Pengxuan Zheng <[email protected]> writes:
> This is similar to the recent improvements to the Advanced SIMD popcount
> expansion by using SVE. We can utilize SVE to generate more efficient code for
> scalar mode popcount too.
>
> Changes since v1:
> * v2: Add a new VNx1BI mode and a new test case for V1DI.
> * v3: Abandon VNx1BI changes and add a new variant of aarch64_ptrue_reg.
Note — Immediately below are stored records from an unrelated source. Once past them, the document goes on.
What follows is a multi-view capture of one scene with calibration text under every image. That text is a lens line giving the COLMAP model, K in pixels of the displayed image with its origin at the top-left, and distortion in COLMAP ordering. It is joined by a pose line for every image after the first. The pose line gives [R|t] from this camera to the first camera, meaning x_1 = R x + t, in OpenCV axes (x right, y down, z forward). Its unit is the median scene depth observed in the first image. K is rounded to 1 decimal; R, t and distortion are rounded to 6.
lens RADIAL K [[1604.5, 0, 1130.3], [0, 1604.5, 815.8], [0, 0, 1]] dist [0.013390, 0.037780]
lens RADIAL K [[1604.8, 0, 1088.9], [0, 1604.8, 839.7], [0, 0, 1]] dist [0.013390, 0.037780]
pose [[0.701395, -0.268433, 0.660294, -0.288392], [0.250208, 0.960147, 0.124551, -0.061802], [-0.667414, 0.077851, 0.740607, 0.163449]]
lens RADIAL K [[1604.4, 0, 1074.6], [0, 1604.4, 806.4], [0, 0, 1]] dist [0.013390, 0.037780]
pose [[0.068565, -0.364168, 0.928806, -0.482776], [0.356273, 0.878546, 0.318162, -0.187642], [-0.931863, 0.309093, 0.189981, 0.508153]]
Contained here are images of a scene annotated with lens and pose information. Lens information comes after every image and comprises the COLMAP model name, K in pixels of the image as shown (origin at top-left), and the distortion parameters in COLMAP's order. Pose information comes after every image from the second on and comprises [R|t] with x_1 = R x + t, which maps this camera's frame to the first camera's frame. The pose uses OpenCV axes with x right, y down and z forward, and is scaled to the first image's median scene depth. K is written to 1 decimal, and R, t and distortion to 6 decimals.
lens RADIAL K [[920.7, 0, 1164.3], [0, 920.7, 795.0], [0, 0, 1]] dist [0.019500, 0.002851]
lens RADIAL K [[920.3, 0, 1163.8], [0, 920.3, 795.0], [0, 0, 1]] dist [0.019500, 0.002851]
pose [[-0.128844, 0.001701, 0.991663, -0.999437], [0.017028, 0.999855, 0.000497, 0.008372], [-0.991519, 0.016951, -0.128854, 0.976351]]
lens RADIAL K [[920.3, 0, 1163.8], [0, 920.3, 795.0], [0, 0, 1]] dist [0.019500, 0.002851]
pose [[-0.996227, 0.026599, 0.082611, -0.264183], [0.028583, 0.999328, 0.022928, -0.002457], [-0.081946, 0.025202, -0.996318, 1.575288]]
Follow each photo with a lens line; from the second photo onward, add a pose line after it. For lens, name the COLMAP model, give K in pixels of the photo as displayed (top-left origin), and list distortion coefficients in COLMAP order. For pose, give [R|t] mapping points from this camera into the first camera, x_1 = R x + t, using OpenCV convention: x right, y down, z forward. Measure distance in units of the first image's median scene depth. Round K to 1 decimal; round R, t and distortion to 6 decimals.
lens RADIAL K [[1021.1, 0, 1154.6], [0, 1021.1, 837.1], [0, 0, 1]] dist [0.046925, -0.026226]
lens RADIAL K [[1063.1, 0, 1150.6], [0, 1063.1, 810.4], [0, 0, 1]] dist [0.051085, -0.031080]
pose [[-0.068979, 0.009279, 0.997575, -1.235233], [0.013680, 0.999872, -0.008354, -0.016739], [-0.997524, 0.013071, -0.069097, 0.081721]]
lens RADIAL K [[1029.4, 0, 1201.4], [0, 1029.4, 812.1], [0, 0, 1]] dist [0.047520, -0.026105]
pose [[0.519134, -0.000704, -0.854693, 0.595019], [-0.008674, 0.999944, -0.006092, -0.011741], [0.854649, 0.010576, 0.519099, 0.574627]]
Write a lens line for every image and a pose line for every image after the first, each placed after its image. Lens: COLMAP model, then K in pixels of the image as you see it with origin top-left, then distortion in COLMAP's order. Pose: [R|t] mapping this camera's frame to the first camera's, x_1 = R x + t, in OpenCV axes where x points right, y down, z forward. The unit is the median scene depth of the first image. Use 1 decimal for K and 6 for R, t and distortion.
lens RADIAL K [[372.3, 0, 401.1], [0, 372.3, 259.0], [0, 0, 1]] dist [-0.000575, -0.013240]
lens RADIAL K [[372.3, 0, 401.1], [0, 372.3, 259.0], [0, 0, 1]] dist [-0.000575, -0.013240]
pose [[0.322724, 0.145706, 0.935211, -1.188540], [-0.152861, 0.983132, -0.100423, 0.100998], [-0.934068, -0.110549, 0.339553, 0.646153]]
Sorry for the slow review.
The patch looks good though. OK with the changes below:
> diff --git a/gcc/testsuite/gcc.target/aarch64/popcnt12.c
> b/gcc/testsuite/gcc.target/aarch64/popcnt12.c
> new file mode 100644
> index 00000000000..f086cae55a2
> --- /dev/null
> +++ b/gcc/testsuite/gcc.target/aarch64/popcnt12.c
> @@ -0,0 +1,18 @@
> +/* { dg-do compile } */
> +/* { dg-options "-O2 -fgimple" } */
> +/* { dg-final { check-function-bodies "**" "" "" } } */
> +
It's probably safer to add:
#pragma GCC target "+nosve"
here, so that we don't try to use the SVE instructions.
> +/*
> +** foo:
> +** cnt v0.8b, v0.8b
> +** addv b0, v0.8b
Nothing requires the temporary register to be v0, so this should be
something like:
cnt (v[0-9]+\.8b), v0\.8b
addv b0, \1
Thanks,
Richard
> +** ret
> +*/
> +__Uint64x1_t __GIMPLE
> +foo (__Uint64x1_t x)
> +{
> + __Uint64x1_t z;
> +
> + z = .POPCOUNT (x);
> + return z;
> +}